Tonight, the Warriors are home for what any sane basketball mind would call a “feel good week.” In come the Sixers, Magic and Bucks, all with Steve Kerr and the boys having the luxury of still getting their burritos at Cactus in Rockridge, or their sandwiches at Bakesale Betty. Home, sweet, home.

Things, however, get weird later in the month.

On March 26 in Oakland, they host Memphis. Never super fun. Then, on Tuesday, March 28 and Wednesday, March 29, they have a road back-to-back at — are you sitting down? — Houston and then San Antonio. Yup. Big boy stuff. If the Spurs beat the Warriors in Texas on March 29, essentially gaining two games on them in one game, you might start thinking about that 7 seed race between Memphis and Oklahoma City as your unappetizing first round matchup.

We won’t even add that the Warriors then play Houston at home on March 31, then the underrated Washington Wizards on April 2. Not easy. Plus, the sight of the Wizards will remind everyone of the March 1 game in our nation’s capital, aka The Night They Threw Ol’ Zaza Down.

What about the Spurs, you ask?

Their path is a little cleaner, sadly.

While they do have six road games in their final 16, and they do have two back-to-back sets (at Memphis Saturday, home vs Sacramento Sunday; then home vs Memphis on April 4 and home vs the Lakers on April 5), there is little in the way of gruel. They do have a week that goes: home vs Cleveland on March 27; home vs the Dubs on March 29; at OKC on March 31. There’s some meat on that bone, for sure.

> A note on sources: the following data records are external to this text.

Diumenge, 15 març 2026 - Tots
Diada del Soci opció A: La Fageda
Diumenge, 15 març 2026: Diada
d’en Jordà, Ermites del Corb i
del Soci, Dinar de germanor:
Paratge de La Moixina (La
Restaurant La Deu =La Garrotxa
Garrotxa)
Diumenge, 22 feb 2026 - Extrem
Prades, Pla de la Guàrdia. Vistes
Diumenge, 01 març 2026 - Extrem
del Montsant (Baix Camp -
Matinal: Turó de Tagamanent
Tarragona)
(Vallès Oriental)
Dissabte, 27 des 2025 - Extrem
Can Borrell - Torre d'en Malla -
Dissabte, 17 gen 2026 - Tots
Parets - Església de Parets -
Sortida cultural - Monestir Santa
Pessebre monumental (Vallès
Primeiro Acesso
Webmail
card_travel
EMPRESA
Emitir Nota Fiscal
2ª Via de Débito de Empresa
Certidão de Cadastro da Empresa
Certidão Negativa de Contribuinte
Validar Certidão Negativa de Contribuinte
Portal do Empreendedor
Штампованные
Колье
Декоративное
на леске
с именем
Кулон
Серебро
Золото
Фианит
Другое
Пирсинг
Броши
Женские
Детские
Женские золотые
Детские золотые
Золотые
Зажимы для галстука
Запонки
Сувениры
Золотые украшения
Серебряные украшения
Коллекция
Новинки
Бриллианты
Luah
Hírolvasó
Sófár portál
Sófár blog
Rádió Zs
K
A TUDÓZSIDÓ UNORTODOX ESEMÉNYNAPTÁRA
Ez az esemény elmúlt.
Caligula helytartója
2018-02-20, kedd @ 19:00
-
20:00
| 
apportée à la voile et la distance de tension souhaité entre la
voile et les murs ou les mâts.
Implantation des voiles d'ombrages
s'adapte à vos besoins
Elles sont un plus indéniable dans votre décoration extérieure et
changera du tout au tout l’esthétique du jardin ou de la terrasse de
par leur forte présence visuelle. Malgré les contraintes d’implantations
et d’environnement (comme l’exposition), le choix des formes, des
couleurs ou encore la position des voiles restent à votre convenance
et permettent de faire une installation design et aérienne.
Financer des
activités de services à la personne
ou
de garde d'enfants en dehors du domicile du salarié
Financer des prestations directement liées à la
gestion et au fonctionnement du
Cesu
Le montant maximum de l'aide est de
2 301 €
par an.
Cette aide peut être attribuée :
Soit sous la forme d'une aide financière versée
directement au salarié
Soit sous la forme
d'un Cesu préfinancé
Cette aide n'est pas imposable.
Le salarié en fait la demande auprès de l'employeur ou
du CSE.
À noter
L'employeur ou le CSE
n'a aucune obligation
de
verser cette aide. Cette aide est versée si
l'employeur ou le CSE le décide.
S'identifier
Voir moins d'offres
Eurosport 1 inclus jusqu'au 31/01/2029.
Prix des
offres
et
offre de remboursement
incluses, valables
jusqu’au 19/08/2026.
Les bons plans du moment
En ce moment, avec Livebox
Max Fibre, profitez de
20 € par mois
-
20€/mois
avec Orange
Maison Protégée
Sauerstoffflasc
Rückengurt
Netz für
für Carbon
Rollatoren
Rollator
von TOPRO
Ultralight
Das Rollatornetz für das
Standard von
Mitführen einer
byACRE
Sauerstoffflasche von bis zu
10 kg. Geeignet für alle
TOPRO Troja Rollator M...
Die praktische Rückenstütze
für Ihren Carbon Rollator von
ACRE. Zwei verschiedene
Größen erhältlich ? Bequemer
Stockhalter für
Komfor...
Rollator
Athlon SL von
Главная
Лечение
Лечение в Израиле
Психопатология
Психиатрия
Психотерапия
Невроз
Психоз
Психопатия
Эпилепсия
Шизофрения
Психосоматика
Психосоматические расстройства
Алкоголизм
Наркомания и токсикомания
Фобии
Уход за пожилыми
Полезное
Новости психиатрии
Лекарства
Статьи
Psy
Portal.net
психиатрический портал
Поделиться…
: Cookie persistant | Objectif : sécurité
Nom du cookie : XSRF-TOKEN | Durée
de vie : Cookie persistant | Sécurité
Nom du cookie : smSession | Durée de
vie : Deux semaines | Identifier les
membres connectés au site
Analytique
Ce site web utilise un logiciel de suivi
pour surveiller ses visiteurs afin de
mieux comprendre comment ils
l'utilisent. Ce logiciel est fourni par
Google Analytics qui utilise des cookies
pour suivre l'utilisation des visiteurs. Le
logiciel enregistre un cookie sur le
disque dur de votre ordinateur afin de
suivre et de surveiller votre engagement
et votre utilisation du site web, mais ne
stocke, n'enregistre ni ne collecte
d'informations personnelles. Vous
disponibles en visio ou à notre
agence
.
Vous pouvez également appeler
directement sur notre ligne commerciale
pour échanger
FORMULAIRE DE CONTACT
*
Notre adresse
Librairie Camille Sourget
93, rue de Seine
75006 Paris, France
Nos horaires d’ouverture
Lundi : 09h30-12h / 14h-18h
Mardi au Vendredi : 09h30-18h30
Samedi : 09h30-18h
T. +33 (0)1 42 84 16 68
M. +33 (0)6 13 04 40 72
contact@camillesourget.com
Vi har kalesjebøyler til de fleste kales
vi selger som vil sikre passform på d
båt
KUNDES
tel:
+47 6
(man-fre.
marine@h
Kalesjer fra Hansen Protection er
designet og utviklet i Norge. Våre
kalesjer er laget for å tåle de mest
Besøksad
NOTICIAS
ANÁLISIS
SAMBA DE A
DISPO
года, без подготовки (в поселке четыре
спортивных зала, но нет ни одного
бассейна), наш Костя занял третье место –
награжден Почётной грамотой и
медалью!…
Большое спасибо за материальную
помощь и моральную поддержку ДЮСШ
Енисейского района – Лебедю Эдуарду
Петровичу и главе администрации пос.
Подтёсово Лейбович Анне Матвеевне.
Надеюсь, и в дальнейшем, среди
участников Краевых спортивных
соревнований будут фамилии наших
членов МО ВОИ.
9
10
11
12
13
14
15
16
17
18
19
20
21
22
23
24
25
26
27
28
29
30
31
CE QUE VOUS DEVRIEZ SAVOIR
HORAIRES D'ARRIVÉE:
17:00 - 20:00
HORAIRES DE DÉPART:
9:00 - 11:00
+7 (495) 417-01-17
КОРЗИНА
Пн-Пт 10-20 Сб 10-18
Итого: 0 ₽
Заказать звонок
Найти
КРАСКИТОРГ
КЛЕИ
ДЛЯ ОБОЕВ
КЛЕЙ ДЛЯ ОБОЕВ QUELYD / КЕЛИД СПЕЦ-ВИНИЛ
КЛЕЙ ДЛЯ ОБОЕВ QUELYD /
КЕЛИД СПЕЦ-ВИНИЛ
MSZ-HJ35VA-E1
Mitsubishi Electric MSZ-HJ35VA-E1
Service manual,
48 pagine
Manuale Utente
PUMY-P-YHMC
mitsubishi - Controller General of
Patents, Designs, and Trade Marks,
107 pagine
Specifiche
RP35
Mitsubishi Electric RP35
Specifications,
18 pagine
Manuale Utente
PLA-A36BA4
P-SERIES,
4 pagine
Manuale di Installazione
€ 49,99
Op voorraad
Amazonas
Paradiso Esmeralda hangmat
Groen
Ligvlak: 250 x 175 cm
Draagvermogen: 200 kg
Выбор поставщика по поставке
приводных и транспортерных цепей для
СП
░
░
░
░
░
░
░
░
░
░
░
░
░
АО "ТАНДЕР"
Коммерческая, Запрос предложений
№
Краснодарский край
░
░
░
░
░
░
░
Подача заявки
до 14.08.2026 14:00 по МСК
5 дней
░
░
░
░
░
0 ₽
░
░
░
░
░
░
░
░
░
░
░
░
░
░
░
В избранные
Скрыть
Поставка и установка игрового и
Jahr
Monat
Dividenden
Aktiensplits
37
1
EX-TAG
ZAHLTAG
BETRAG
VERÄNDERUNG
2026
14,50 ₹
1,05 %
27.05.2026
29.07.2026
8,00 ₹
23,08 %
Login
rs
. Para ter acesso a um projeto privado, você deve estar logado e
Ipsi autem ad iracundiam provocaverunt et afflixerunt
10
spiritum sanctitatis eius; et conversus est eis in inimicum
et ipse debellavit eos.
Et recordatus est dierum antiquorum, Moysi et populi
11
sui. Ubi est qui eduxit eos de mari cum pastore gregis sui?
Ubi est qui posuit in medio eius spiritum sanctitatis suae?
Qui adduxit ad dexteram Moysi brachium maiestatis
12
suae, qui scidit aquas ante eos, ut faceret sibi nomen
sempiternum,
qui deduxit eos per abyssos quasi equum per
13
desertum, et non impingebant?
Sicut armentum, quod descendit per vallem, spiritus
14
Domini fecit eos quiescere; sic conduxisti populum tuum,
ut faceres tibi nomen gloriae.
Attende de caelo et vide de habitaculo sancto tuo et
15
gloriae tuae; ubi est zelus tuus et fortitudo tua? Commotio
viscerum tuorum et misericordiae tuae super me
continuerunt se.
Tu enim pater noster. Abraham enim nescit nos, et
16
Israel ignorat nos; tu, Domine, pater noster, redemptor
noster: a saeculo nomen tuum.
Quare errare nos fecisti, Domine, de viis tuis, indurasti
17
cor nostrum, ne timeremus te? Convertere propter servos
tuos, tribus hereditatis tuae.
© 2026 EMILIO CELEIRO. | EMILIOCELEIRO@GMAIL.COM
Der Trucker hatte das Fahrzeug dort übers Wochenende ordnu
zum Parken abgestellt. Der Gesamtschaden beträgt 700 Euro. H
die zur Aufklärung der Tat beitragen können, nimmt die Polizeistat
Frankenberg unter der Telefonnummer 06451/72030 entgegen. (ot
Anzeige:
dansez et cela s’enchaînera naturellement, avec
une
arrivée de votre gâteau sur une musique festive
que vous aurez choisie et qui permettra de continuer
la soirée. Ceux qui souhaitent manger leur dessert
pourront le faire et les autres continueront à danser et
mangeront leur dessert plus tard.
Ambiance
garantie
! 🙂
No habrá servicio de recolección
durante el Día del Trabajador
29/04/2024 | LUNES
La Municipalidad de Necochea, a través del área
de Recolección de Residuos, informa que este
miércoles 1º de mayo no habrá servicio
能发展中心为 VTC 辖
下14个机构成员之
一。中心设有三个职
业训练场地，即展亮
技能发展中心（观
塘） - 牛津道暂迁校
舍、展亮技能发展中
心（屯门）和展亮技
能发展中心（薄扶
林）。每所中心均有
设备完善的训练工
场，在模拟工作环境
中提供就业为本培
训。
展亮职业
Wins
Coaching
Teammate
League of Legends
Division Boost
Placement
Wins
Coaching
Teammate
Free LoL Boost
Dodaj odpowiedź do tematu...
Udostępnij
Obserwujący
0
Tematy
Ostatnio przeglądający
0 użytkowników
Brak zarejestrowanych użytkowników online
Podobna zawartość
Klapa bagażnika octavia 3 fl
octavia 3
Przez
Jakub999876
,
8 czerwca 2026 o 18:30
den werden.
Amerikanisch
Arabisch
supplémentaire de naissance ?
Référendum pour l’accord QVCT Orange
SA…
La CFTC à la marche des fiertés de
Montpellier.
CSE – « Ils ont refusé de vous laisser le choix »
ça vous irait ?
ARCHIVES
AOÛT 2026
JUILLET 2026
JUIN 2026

But putting on my best green visor handicap hat, I’d guess the Spurs are in shape to go 12-4 down the stretch. Can the Warriors go 13-3 down the stretch? Without Kevin Durant?

Not bloody likely.

Does that mean the NBA championship parade is gone, poof, just like that? No way. As we all know, the playoffs are an entirely different beast, and anything can happen, as I was just saying to my good friends Draymond Green, Marshawn Lynch and Bob Myers in a luxury suite at an A’s game.

Heck, the Spurs didn’t even keep their appointment in the Western Conference finals last year. There’s a school of thought that the aged legs of Tony Parker, Manu Ginobli and Pau Gasol will feel the burn in late May, and the Warriors will benefit from not chasing 73 wins, and surge to the finish like a great sprinter.

It’s all part of the fun. Just don’t count on that 1 seed. Start finding new paths to glory, sports fans.